-- Opening Marker --

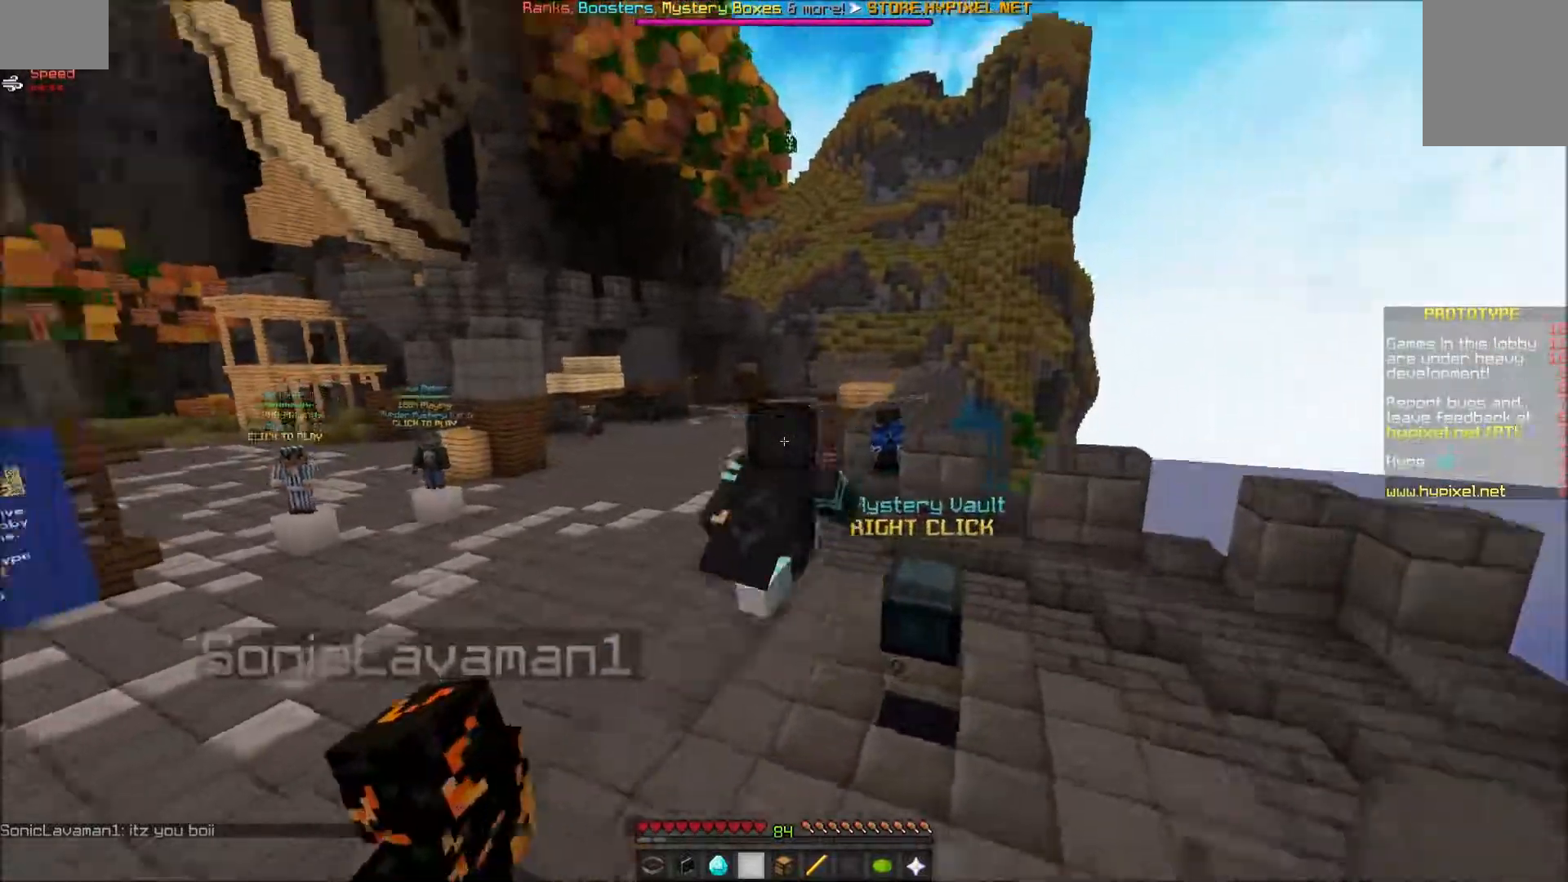
{"keys": ["a", "w"], "mouse": [], "events": [[33, "a", "down"], [33, "d", "up"]]}
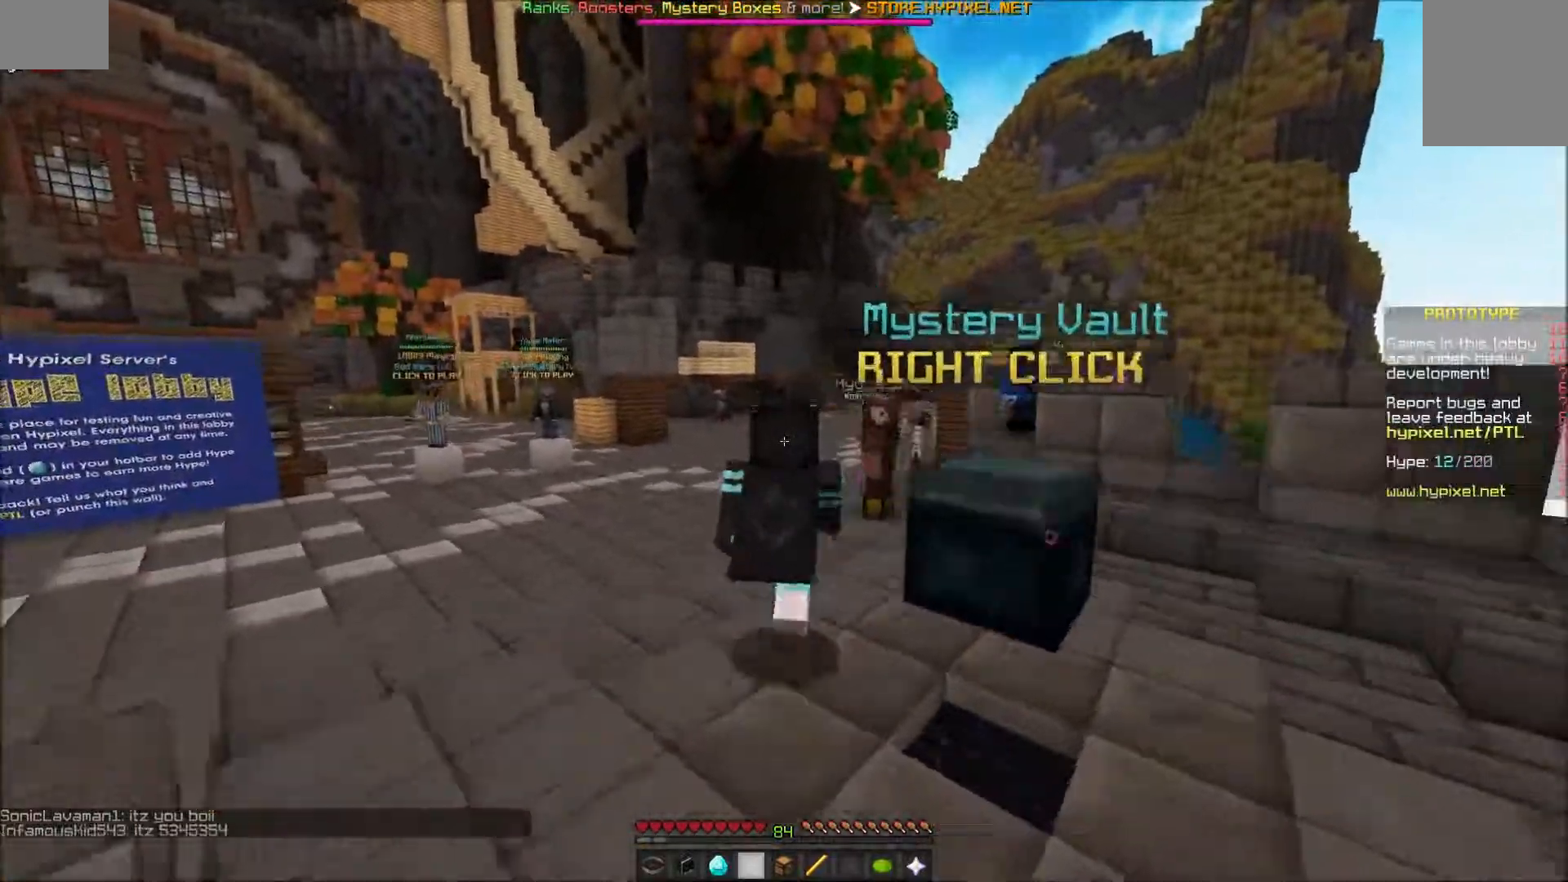
{"keys": ["a", "w"], "mouse": [], "events": []}
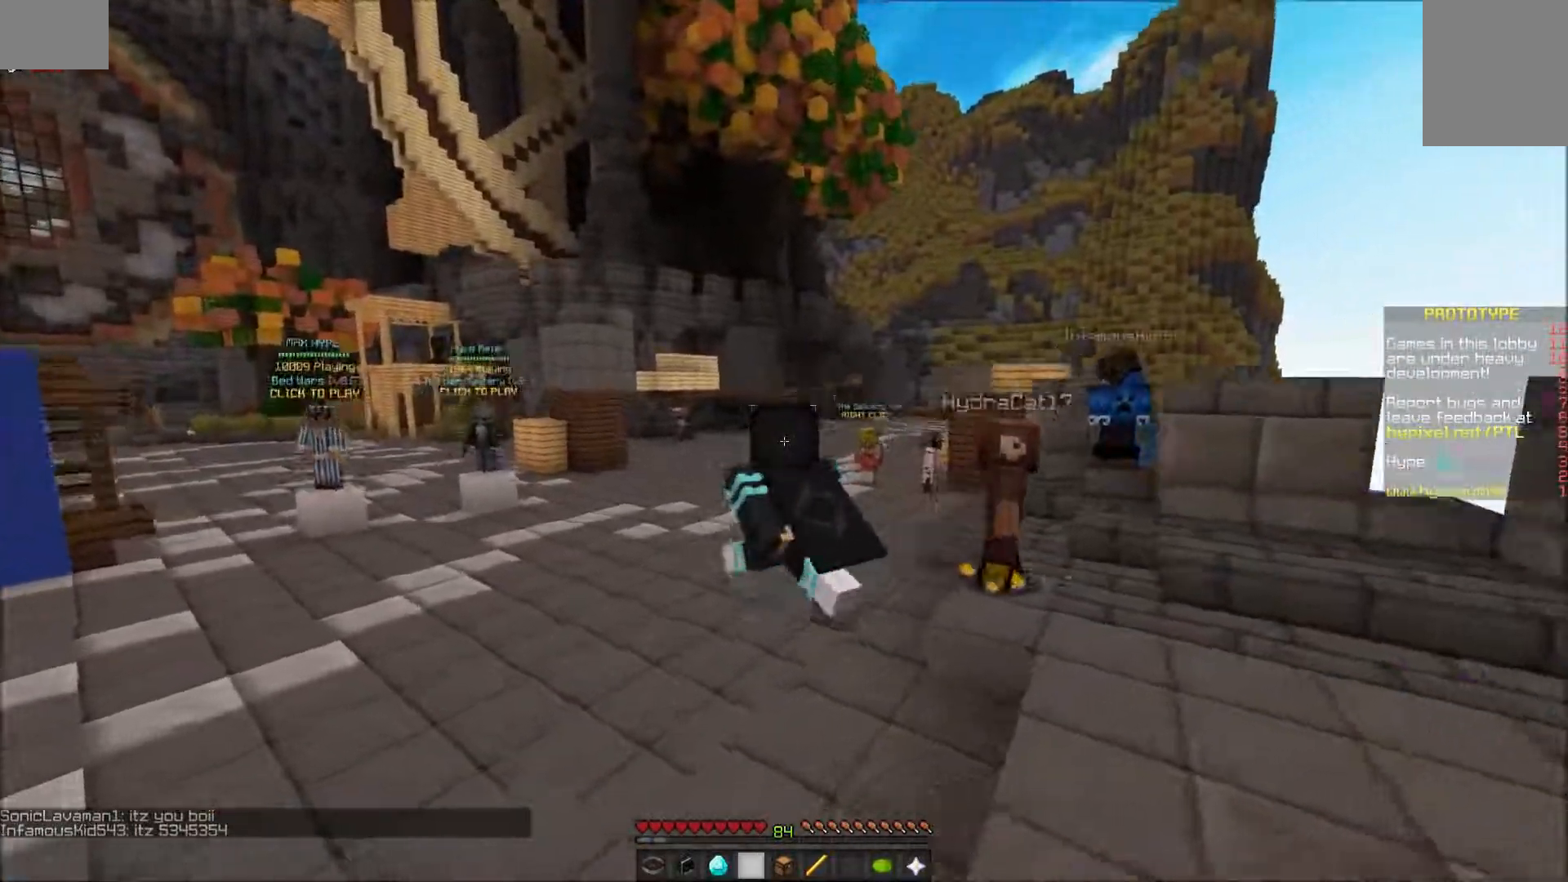
{"keys": ["w"], "mouse": ["left"], "events": [[333, "a", "up"], [500, "mouse_left", "down"]]}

-- Closing Marker --

▶ **Problem to work on**:
Find each line of the data above that holds the word "down", then copy it.

▶ **Answer below**:
{"keys": ["a", "w"], "mouse": [], "events": [[33, "a", "down"], [33, "d", "up"]]}
{"keys": ["w"], "mouse": ["left"], "events": [[333, "a", "up"], [500, "mouse_left", "down"]]}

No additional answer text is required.